CULTIVE A HUMILDADE E NÃO SEJA UM GABOLA

 

“Como nuvens e ventos que não trazem chuva, assim é o homem que se gaba de dádivas que não fez” (Pv 25.14).

 

A gabolice é uma atitude mesquinha e reprovável. O gabola é aquele indivíduo que tem necessidade de contar vantagem sobre si mesmo. Está sempre enaltecendo suas próprias virtudes. Sempre contando suas façanhas com o propósito de receber o aplauso dos homens. Sempre estadeando suas dádivas generosas. Sempre exagerando em suas palavras, colocando-se num lugar de honra que jamais mereceu. A gabolice, também, pode ser notada, quando o indivíduo disfarça o seu complexo de inferioridade usando a máscara do complexo de superioridade. Quem constantemente precisa se autoafirmar, contando histórias onde ele sempre é o herói ou tem necessidade de contar seus feitos, suas obras, seu desempenho e sua desenvoltura com o propósito de afagar seu próprio ego, demonstra ser uma pessoa imatura.

O texto em epígrafe revela que o homem que se gaba de dádivas que não fez é uma farsa, um embuste, uma nuvem falaz. Troveja e relampeja suas obras caridosas sem as ter praticado. Suas palavras parecem nuvens carregadas de chuvas benfazejas. Mas, todas esses relatórios de benemerências não passam de mentiras deslavadas. Sua verborragia benevolente são nuvens passageiras que vêm e vão sem deixar cair sequer uma gota de misericórdia sobre os necessitados. O gabola é um mentiroso. Suas palavras não merecem confiança. É pródigo de bondade apenas nos lábios, porém, suas mãos nunca se estendem para socorrer o aflito. Sua bondade é uma miragem. Seus feitos de misericórdia são uma ficção. Suas promessas são uma frustração. O gabola é como nuvem passageira e como vento uivante que não produz chuva por anda passa.
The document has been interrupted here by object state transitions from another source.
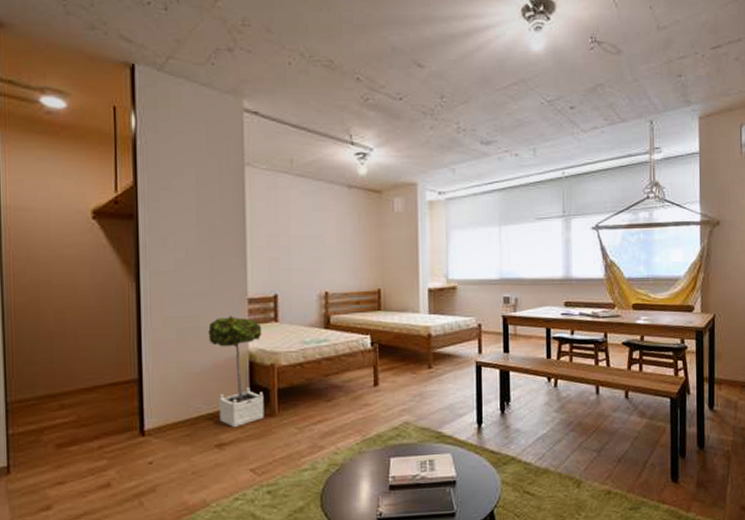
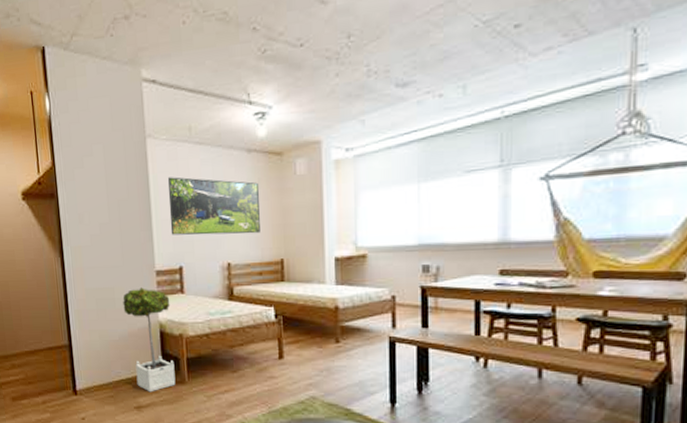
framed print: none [265,206,359,265] -> present [167,177,260,235]

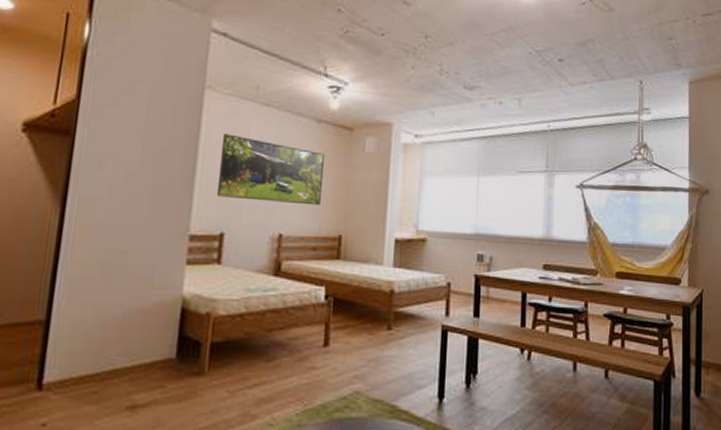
potted tree: present [123,288,176,392] -> none [136,253,202,387]

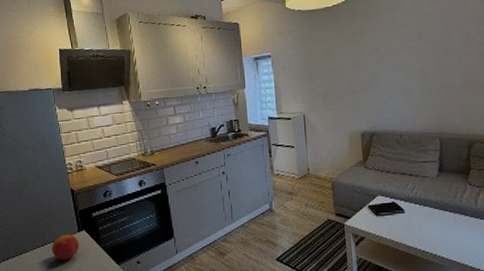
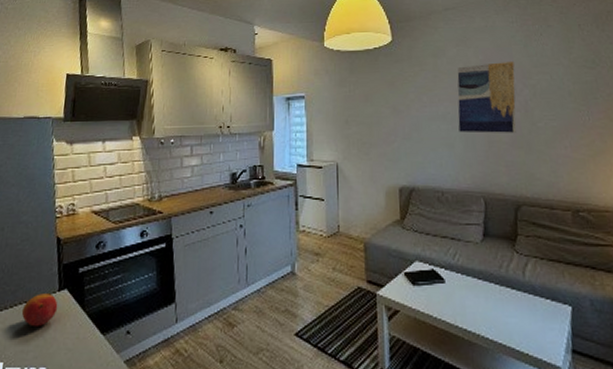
wall art: none [412,8,470,80] -> present [457,61,516,133]

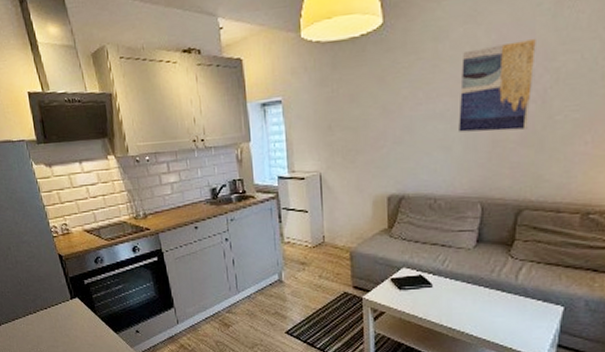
fruit: present [21,293,58,326] -> none [44,301,74,327]

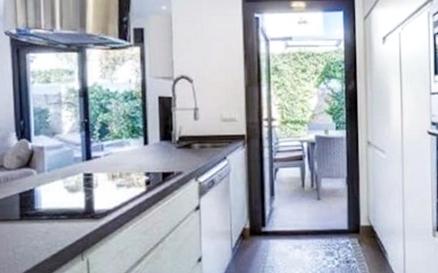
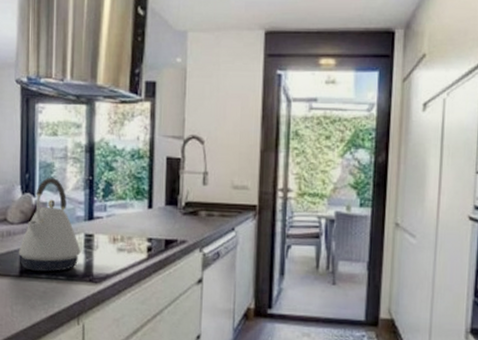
kettle: none [18,123,81,213] -> present [19,178,81,272]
Jesus nos ensinou a sermos misericordiosos, mas com discrição, sem fazer propaganda de nossas obras. Dar esmola e depois tocar trombeta, jejuar e depois fazer propaganda de sua espiritualidade é uma atitude mesquinha. Orar de pé com o fim de ser visto pelos homens e depois estadear diante de Deus suas virtudes espirituais não passa de indisfarçável hipocrisia. Há um adágio popular que diz que “lata vazia é que faz barulho”. Quem é, não precisa fazer propaganda de si mesmo. O autoelogio é uma atitude imprópria para um cristão maduro. Bater palmas para si mesmo e colocar-se acima dos outros é uma evidência eloquente de consumada imaturidade.
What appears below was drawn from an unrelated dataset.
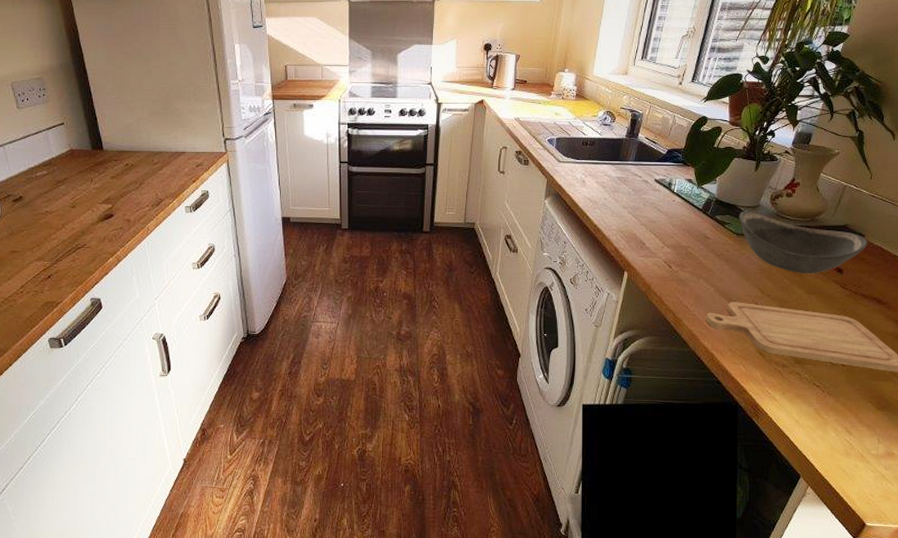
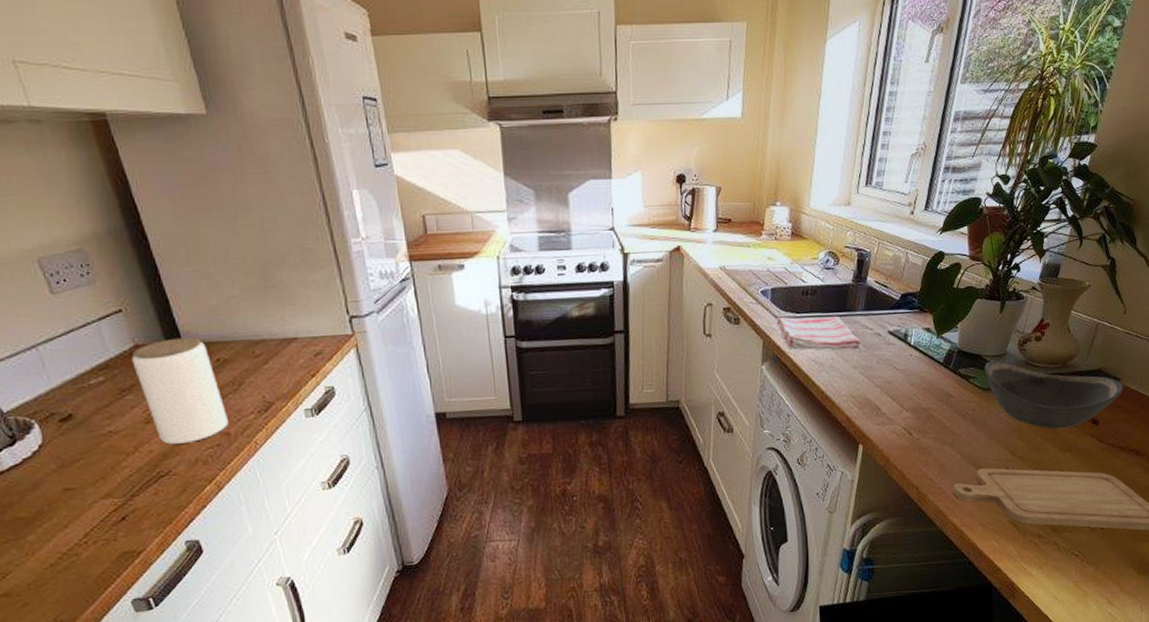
jar: none [67,146,130,225] -> present [131,337,228,444]
dish towel: none [559,161,630,192] -> present [776,316,861,350]

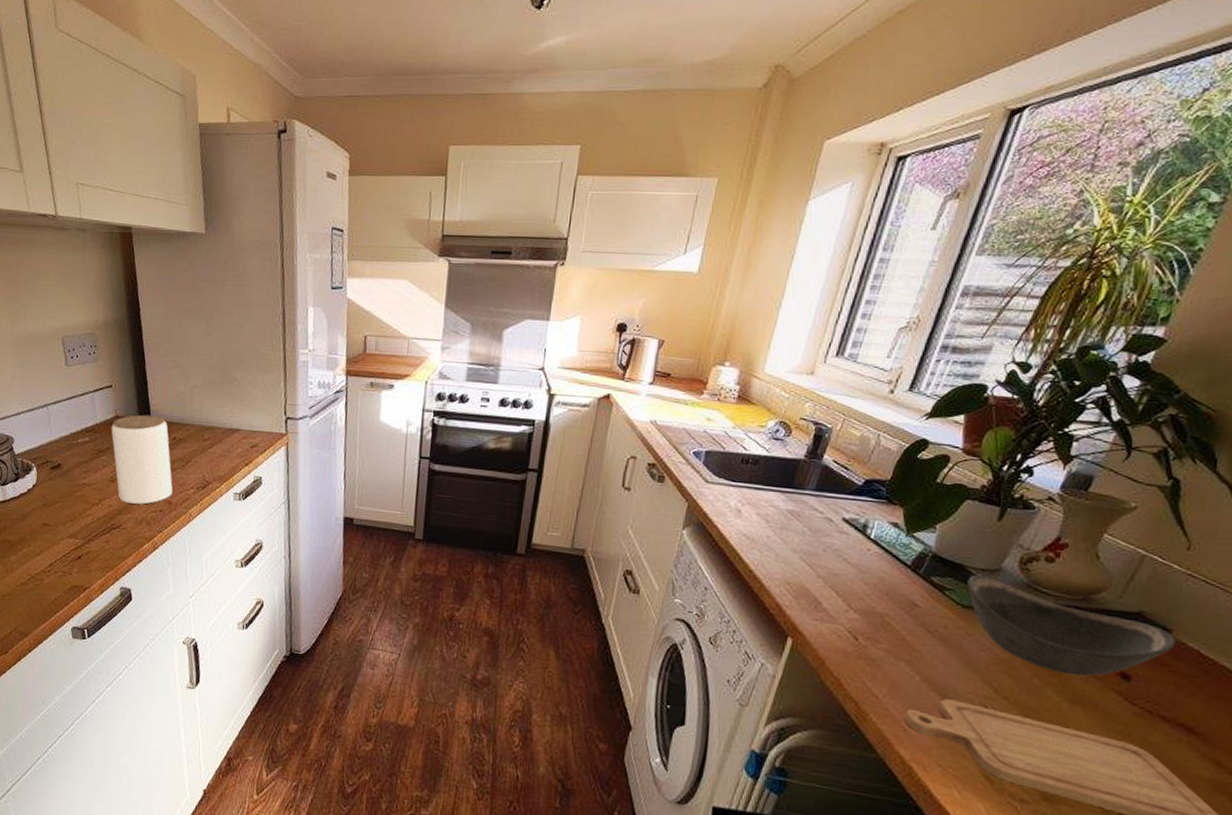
dish towel: present [776,316,861,350] -> none [706,481,806,532]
A palavra de Deus é enfática em dizer que Deus dá graça aos humildes, mas resiste aos soberbos. A bem-aventurança não está na arrogância espiritual, mas na singeleza de coração. Jesus ensinou: “Bem-aventurados os humildes de espírito, porque deles é o reino dos céus”. Os humildes de espírito são aqueles que têm plena consciência de sua pobreza. Sabem que nada têm para reivindicar qualquer direito diante de Deus. Chegam à presença de Deus conscientes de sua total falência e carentes da graça. Esses são felizes e a esses pertence o reino dos céus. Porém, os arrogantes, cheios de si, que ostentam suas pretensas virtudes, são despedidos vazios e não são justificados diante de Deus.

Oh, que Deus nos livre da soberba! Oh, que nosso coração fuja da sedução enganadora da gabolice! Oh, que o nosso coração se humilhe sob a onipotente mão de Deus e que não sejam nossos próprios lábios que nos louvem! É tempo de sermos maduros na fé e chorarmos pelos nossos pecados em vez de alardearmos nossas virtudes!